A propos d’Au-delà de Clint Eastwood 3 out of 5 stars
En Thaïlande, une jeune journaliste réchappe de peu à la mort lors d’un tsunami mais a des visions peu après l’accident de l’au-delà. En Angleterre, un jeune garçon dont le jumeau a été tué dans un accident de voiture cherche à entrer en contact avec son frère décédé. A San Francisco, un médium capable de parler avec les morts s’est retiré de la voyance et reconverti en employé modeste d’une usine. Comment ces trois personnages vont-il pouvoir se rencontrer ?…
Entrecroisement de plusieurs histoires, Au-delà raconte le parcours de trois personnages unis par le lien intime qu’ils entretiennent avec la mort. La jeune journaliste jouée par Cécile de France (encore une fois très à son aise) entraperçoit dans ses visions des ombres noires, des silhouettes fantomatiques éclairées par un halo blanc, une lumière puissante et aveuglante. C’est le royaume des morts, un monde placide et serein.
Clint Eastwood opère là un virage inattendu et brutal dans sa carrière de réalisateur. Baignant tout au long du film dans une lumière crépusculaire, un clair-obscur qui leur donne comme une aura divine, les personnages d’Au-delà semblent préoccupés par la question de la mort. La première réussite du film tient dans ses lumières, une qualité purement formelle et technique mais grâce à laquelle le réalisateur parvient à créer une ambiance où se côtoient une obsession nouvelle ou inconnue jusque-là pour la mort et un intérêt pour le fantastique et le mélodrame. Et dans ce mélange peu familier des genres, Clint Eastwood s’en sort plutôt bien, servi par un Matt Damon toujours irréprochable (dans le rôle du médium) et une Cécile de France avec qui il forme un duo convaincant.

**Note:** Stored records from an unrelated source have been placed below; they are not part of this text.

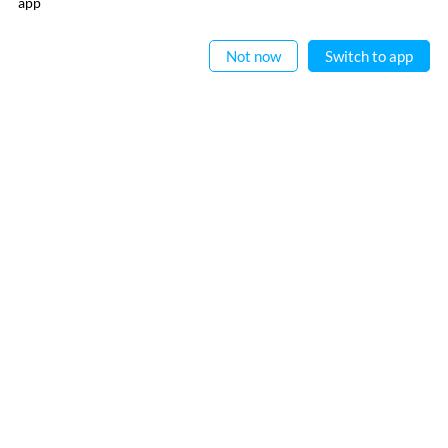
app
ऐप में पढ़िए
Not now
Switch to app
रेख़्ता न्यूज़लेटर सबस्क्राइब कीजिए
नई जानकारियाँ प्राप्त करने के लिए रेख़्ता न्यूज़ लेटर सब्स्क्राइब कीजिए
मैंने रेख़्ता की
गोपनीयता नीति
पढ़ ली है और इससे सहमत हूँ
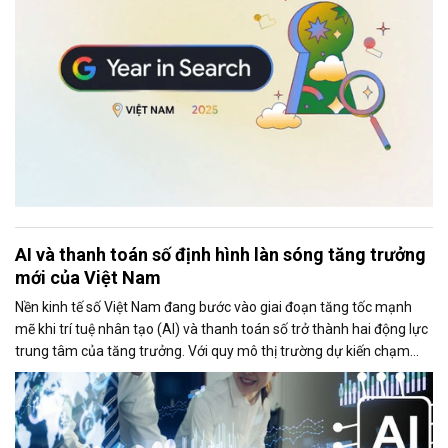
AI và thanh toán số định hình làn sóng tăng trưởng
mới của Việt Nam
Nền kinh tế số Việt Nam đang bước vào giai đoạn tăng tốc mạnh
mẽ khi trí tuệ nhân tạo (AI) và thanh toán số trở thành hai động lực
trung tâm của tăng trưởng. Với quy mô thị trường dự kiến chạm
mốc 39 tỷ USD trong năm 2025, Việt Nam đang nổi lên như một
trong những điểm sáng của Đông Nam Á về mức độ sẵn sàng công
nghệ, tốc độ số hóa và khả năng hấp thụ các mô hình kinh doanh
mới.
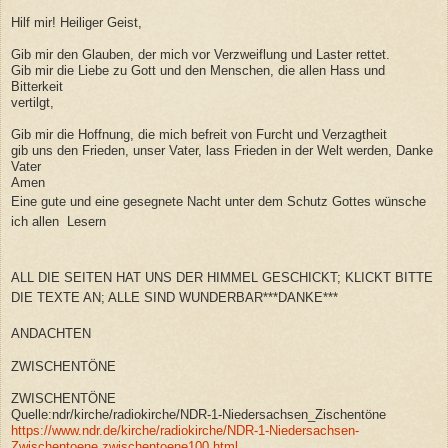
Hilf mir! Heiliger Geist,
Gib mir den Glauben, der mich vor Verzweiflung und Laster rettet.
Gib mir die Liebe zu Gott und den Menschen, die allen Hass und
Bitterkeit
vertilgt,
Gib mir die Hoffnung, die mich befreit von Furcht und Verzagtheit
gib uns den Frieden, unser Vater, lass Frieden in der Welt werden, Danke
Vater
Amen
Eine gute und eine gesegnete Nacht unter dem Schutz Gottes wünsche
ich allen Lesern
ALL DIE SEITEN HAT UNS DER HIMMEL GESCHICKT; KLICKT BITTE
DIE TEXTE AN; ALLE SIND WUNDERBAR***DANKE***
ANDACHTEN
ZWISCHENTÖNE
ZWISCHENTÖNE
Quelle:ndr/kirche/radiokirche/NDR-1-Niedersachsen_Zischentöne
https://www.ndr.de/kirche/radiokirche/NDR-1-Niedersachsen-
Zwischentoene,zwischentoene100.html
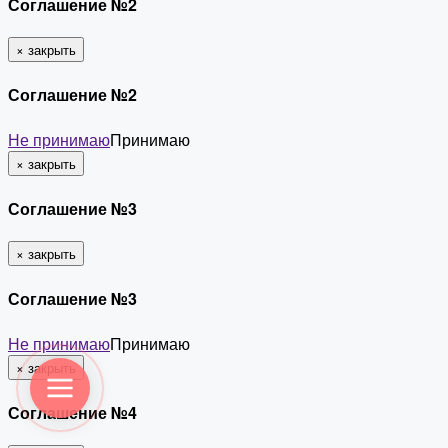
Соглашение №2
×
закрыть
Соглашение №2
Не принимаю
Принимаю
×
закрыть
Соглашение №3
×
закрыть
Соглашение №3
Не принимаю
Принимаю
×
закрыть
Соглашение №4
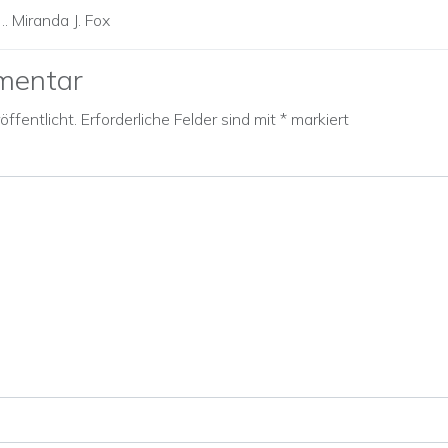
…. Miranda J. Fox
mentar
ffentlicht.
Erforderliche Felder sind mit
*
markiert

Quel est l’enjeu d’Au-delà ? Il ne s’agit pas tellement de décrire la fascination d’un être pour la mort ni cet univers obscur et inconnu qui succèderait à la vie et que la journaliste aperçoit dans ses visions. Eastwood montre plutôt qu’en même temps qu’elle essaye de comprendre et d’interpréter ce qu’elle reçoit comme troublantes visions, elle se rend compte de la superficialité du monde dans lequel elle vit, où on la remplace très vite (y compris sur les affiches publicitaires) par une autre aussi souriante mais moins illuminée. Le médium a payé lui aussi au prix fort (une solitude totale) le don qu’il a de parler avec les morts. Retiré de la voyance, il mène une vie d’ermite, solitaire malgré lui rêvant de rencontrer une femme qui l’accepterait pour ce qu’il est.

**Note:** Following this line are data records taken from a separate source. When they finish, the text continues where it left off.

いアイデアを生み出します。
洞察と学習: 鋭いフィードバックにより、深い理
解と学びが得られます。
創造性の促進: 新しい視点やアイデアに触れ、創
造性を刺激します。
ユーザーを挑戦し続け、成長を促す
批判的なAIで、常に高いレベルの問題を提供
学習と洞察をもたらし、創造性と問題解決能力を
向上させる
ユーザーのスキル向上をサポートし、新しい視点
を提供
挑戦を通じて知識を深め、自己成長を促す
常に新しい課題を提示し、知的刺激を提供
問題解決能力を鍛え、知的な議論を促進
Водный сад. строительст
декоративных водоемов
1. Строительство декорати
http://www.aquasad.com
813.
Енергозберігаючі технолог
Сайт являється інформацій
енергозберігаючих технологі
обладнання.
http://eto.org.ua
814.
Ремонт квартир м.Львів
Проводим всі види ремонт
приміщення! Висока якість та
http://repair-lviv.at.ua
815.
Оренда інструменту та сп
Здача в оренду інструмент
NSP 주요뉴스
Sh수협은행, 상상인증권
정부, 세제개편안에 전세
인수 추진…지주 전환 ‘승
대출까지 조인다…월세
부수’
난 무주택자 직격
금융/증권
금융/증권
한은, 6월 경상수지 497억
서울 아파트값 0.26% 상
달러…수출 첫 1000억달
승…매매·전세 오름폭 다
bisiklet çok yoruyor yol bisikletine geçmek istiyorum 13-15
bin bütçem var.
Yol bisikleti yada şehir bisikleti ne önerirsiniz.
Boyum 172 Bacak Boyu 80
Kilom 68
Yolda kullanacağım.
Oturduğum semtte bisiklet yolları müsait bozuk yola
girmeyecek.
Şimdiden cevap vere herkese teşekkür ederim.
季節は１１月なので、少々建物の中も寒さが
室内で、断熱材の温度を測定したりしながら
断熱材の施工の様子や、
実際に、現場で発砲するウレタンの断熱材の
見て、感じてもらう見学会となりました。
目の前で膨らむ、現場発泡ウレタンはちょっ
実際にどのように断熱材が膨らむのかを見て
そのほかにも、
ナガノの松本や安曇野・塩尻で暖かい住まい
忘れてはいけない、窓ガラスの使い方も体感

Quant au jeune garçon, qui cherche à parler à son frère jumeau décédé, il fait tampon entre la journaliste et le médium. C’est un prétexte pour Clint Eastwood pour décrire avec ironie et humour tous les charlatans qui se prétendent médiums et capables d’entrer en contact avec les morts. Dans le fond, Au-delà n’est ni plus ni moins qu’une histoire d’amour entre deux êtres qu’à priori tout séparait et dont la chance au départ de se rencontrer était infime.

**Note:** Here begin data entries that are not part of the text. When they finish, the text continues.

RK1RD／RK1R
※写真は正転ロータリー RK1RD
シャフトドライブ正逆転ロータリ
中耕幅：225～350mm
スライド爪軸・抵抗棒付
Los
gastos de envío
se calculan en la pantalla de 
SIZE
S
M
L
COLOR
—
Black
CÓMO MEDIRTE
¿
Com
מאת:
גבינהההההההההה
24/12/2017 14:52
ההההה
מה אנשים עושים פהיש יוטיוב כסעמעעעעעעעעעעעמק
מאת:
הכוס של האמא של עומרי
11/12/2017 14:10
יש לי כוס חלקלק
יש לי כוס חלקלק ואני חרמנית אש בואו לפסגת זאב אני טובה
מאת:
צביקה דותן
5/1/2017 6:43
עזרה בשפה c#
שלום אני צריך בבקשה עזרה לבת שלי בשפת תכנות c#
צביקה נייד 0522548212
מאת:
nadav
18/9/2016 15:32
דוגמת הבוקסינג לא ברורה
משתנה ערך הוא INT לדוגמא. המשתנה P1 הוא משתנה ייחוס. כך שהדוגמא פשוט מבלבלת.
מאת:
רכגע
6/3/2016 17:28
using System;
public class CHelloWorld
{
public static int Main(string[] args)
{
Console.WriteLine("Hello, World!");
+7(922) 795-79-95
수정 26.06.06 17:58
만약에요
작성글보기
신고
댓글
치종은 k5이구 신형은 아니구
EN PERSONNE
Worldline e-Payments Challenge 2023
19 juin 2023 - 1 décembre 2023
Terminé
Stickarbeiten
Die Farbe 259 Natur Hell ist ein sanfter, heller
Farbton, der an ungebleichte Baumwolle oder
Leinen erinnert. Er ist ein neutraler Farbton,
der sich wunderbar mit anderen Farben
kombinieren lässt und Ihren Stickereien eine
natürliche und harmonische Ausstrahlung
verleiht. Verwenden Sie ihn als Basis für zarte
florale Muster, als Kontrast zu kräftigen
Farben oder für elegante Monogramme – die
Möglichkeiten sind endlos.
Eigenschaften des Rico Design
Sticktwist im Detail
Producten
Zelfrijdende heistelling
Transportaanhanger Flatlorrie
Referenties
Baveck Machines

On trouverait presque la romance « banale » si elle n’était pas jouée par deux aussi bons acteurs et si le scénario ne les faisait pas aussi habilement se rencontrer. Les visions que la journaliste perçoit de l’au-delà sont un prétexte pour la faire changer de vie et rencontrer le médium américain. L’histoire du petit garçon, malheureux d’avoir perdu son frère, est une ode à la vie, à continuer à vivre comme l’exhorte à le faire le médium, usant plus de son imagination que d’une vraie science pour aider le garçon dans cette tâche. Il n’y pas, comme on a pu le lire, une fascination du réalisateur pour la mort ni un « testament » dans ce film. Eastwood va faire plein de films encore même s’il sait qu’à à 80 ans, la fin se rapproche. Mais son film s’attache à défendre, avec une simplicité et un sens de l’épure désarmants, des choses qu’il connait vraiment. L’amour qui seul mérite d’être vécu et la vie pour laquelle il faut se battre. Le reste n’est qu’illusion et obscurité. Une réflexion hasardeuse sur la mort et son univers caverneux qu’Eastwood, en cabotin espiègle, s’amuse à ériger en parfaite fausse piste.